Audiovisually, The Conjuring is the Four Seasons Hotel of horror films. That is a compliment. Every moment of this 112-minute ghost story invites you to luxuriate in it. Every shot is rich, layered and inviting; each zoom and pan seems to have been calibrated and honed just so. The production design is nothing short of a wonder, and the bumps and creaks on the soundtrack are arranged so precisely that I can only imagine the superhuman effort this required. The movie confirms James Wan as one of our greatest classical genre stylists: he directs his gorgeous, graceful films as if composing a symphony.

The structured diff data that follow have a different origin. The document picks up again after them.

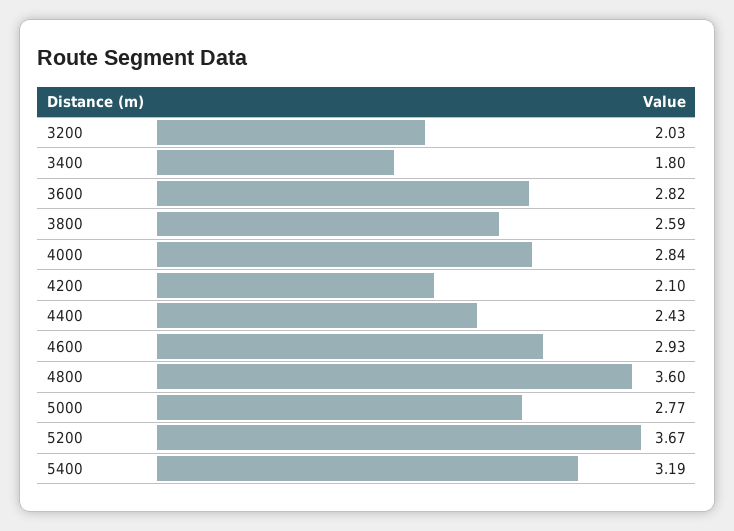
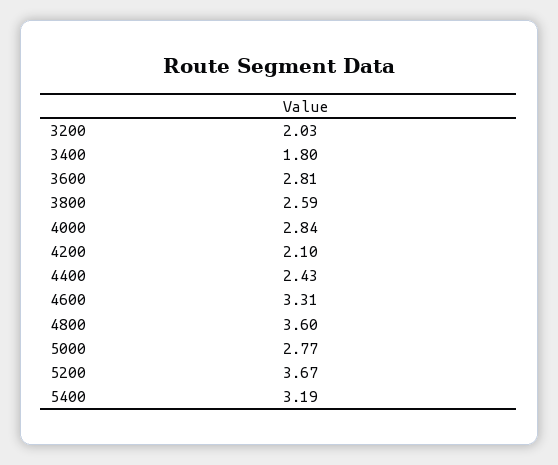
  {
    "3200": 2.03,
    "3400": 1.8,
-   "3600": 2.82,
+   "3600": 2.81,
    "3800": 2.59,
    "4000": 2.84,
    "4200": 2.1,
    "4400": 2.43,
-   "4600": 2.93,
+   "4600": 3.31,
    "4800": 3.6,
    "5000": 2.77,
    "5200": 3.67,
    "5400": 3.19
  }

And yet The Conjuring is my least favorite of Wan’s films since he made his first big splash with the goofy and budget-constrained Saw. The ghost story it tells is ultimately so familiar – so paint-by-numbers down to the little girl’s invisible friend and the exorcism with Latin shouting – that it never feels truly dangerous. Forty-five minutes in, I was so confident that the movie would not offer any real surprises that I relaxed my grip on my armrests and turned to admiring the sound design and camerawork.
Don’t get me wrong — the film has eeriness to spare. Wan knows better than almost anyone on the market how to orchestrate a good jump, and how to make you want very badly to look away from the screen as you wait for something to appear in a mirror or to peek out of the darkness. It helps that the haunted house in which the “true” events of the film take place is such a marvelous set, rustic in a way prosaic enough to be believable. There is (of course) a secret cellar, and I loved how it’s dilapidated and cobwebby enough to be creepy, but not so done-up as to look like the obvious trope that it is. And there is (of course!) an ominous half-broken music box that could have been just an arbitrary horror movie object but is instead something beautiful, tactile, with its faded paint and rusty hinges. It’s this sort of painstaking attention to detail that sets Wan’s films apart.

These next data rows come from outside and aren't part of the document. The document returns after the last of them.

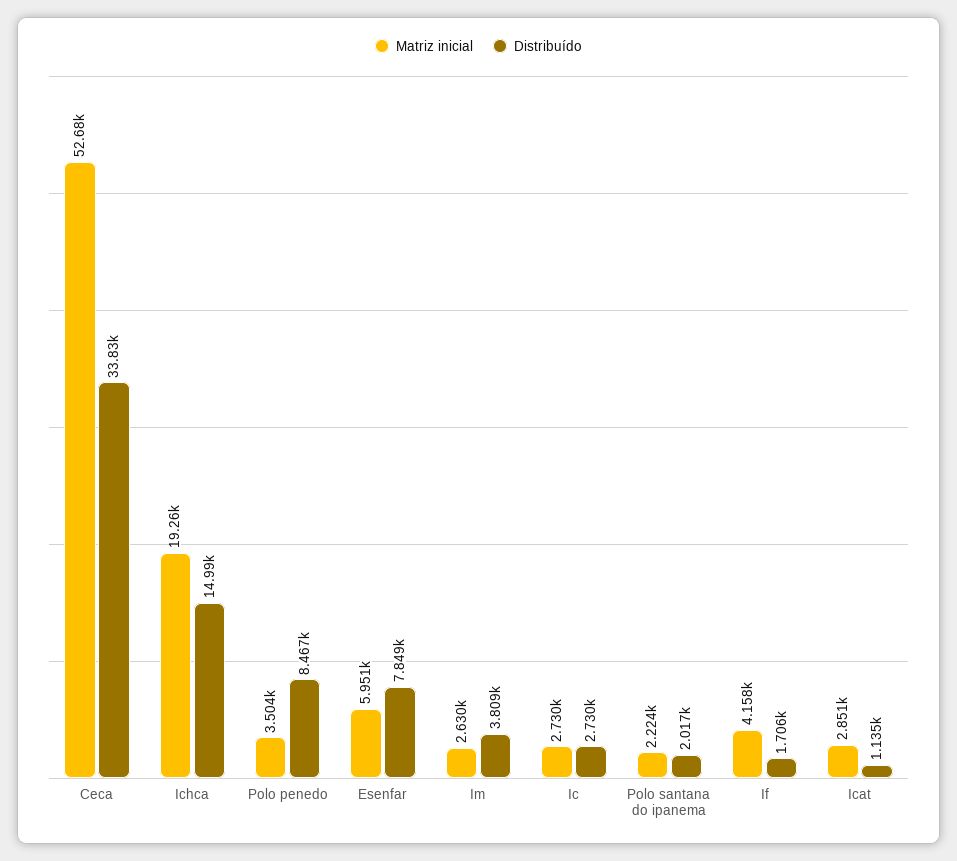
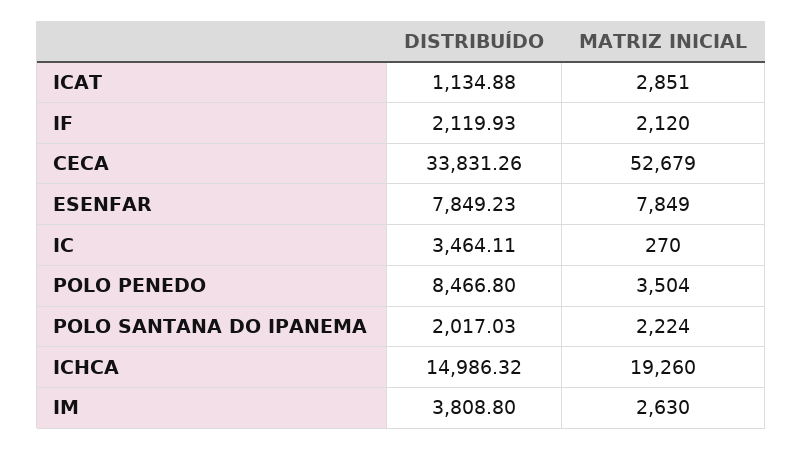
  {
    "Matriz inicial": {
      "Ceca": 52679,
      "Ichca": 19260,
      "Polo penedo": 3504,
-     "Esenfar": 5951,
+     "Esenfar": 7849,
      "Im": 2630,
-     "Ic": 2730,
+     "Ic": 270,
      "Polo santana do ipanema": 2224,
-     "If": 4158,
+     "If": 2120,
      "Icat": 2851
    },
    "Distribuído": {
      "Ceca": 33831.26,
      "Ichca": 14986.32,
      "Polo penedo": 8466.8,
      "Esenfar": 7849.23,
      "Im": 3808.8,
-     "Ic": 2730,
+     "Ic": 3464.11,
      "Polo santana do ipanema": 2017.03,
-     "If": 1706,
+     "If": 2119.93,
      "Icat": 1134.88
    }
  }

And so I appreciated these things, and my spine duly tingled. But on a screenplay level, The Conjuring is a little too rote to approach the sort of holy-shit-I-want-to-leave terror and dread that made Wan’s Insidious such a singular roller coaster ride. There’s an unfortunate sense of going through the motions — here’s an old piano; there’s a dark closet; oh the pictures fell off the wall; how ’bout an exorcism — and though the gears may be gorgeous, it’s a problem that you can see them turning. As the film tells its vague, bare-bones story of vengeful ghosts and demonic possession, it starts to feel like nothing is really at stake. These are just random movie demons terrorizing some characters put there to be terrorized.
The Conjuring is only the second film Wan has made without the collaboration of his writing partner Leigh Whanell, though it still indulges in their joint obsession with spirals and creepy puppets. It feels very much like Wan did his level best with a script that didn’t have a ton going for it. In the hands of your average hack, it would have been a generic bore. In Wan’s, it’s a hollow thing of beauty.